In My Dinner With Andre, playwrights Wallace Shaun and Andre Gregory sit down in a restaurant and have a meal in real time as they catch up with each other and deliver novella-length speeches on the nature of humanity. Think 24 without the explosions and with more monologues about soul-searching trips to the Sahara Desert and the fleeting nature of happiness in today’s society. I loved My Dinner With Andre to no end. I first became familiar with Andre through Community’s parody of the film, and as much as I loved that television episode the film exceeded pretty much all of my expectations. But what My Dinner With Andre is not about is 12 commercials for Doritos over 90 minutes. Frito-Lay, I have seen the Super Bowl commercials before. And I have seen what both Mr. Shaun and Mr. Gregory order in the film and nowhere are they offered a bowl of Doritos. Shaun orders a spritzer at the start: perhaps the Frito-Lay marketing department is trying to reposition Doritos as the official chip of spritzer drinkers everywhere? In fact, I’d hazard a guess that most people that start My Dinner With Andre at 2:00 a.m. on a Saturday are not big partiers like those football fans seen in the ad. And their parties are more likely to feature boxes of wine than your pedantic snack chip. If Doritos is subsidizing my exposure to great films then I guess that I should be grateful, just like those Nacho Cheesier chips because they are full of grated cheese. But when these films are so easily found on the Internet from both legal and questionable websites, can websites really afford to alienate viewers by repeating the same two commercials?
It is for these very reasons that I failed in my fourth attempt to finish Ingmar Bergman’s The Seventh Seal. Seal famously features a game of chess played between Death and the protagonist: the protagonist will die when Death wins the game. Doritos are death, and to this critic each additional Doritos commercial felt like one step closer to checkmate. I quickly switched films. But every time a new film came to its first commercial I was shown the same clip.
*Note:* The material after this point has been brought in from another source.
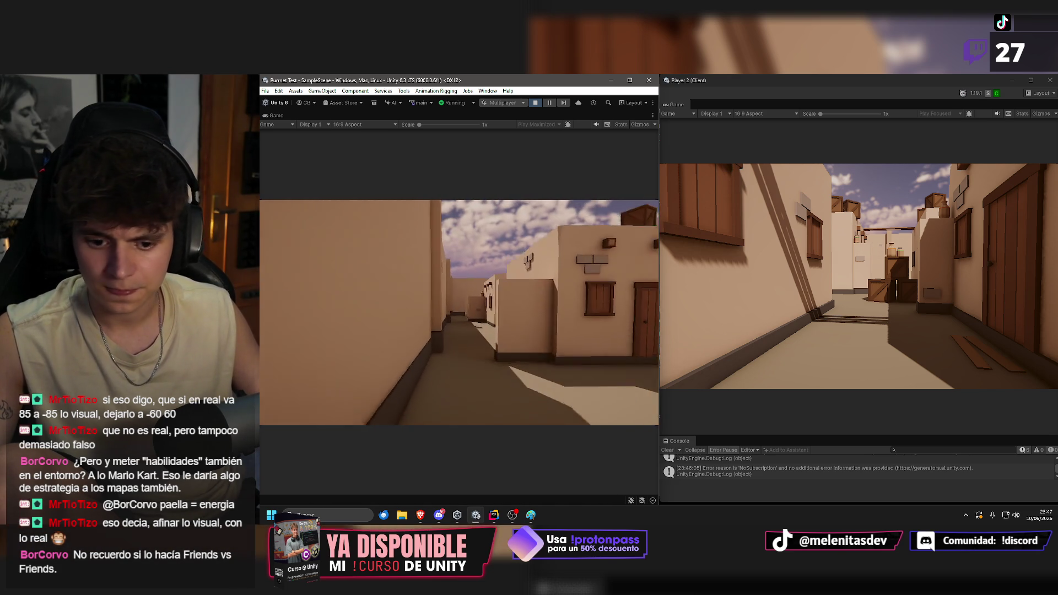
{"action": "key", "text": "w"}
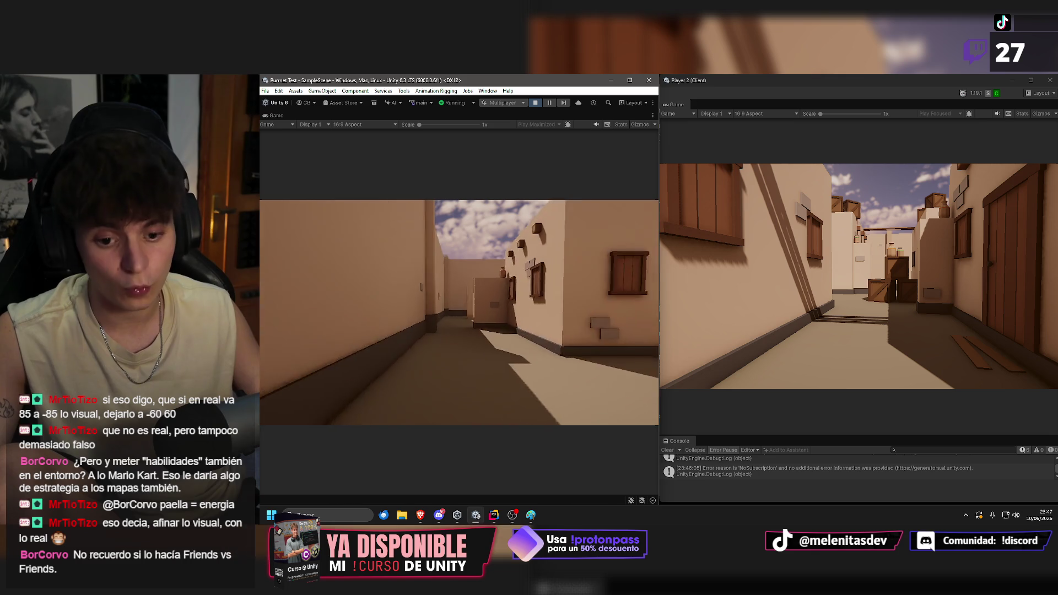
{"action": "key", "text": "w"}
Inspecting great films through the lens of a Dorito chip is something that I don’t recommend. The Lord of The Flies becomes normal children driven mad by Doritos commercials. The Doritos clip came only 10 minutes into Seven Samurai. I felt Death follow me into each new film. Quite simply, each crunching of a Dorito was a blow. A blow to my intellect and a blow to my human spirit. I have now lived through at least 200 punches. At this rate only 200 more and the title to that Truffaut film I thought about queuing up will be strangely relevant to my own existence. It is for these reasons I had a perfectly pleasant time watching Hoop Dreams and My Dinner With Andre then ran away crying from my Criterion experiment. And I will not be signing up for Hulu Plus: no man or woman should ever have to pay for this insanity.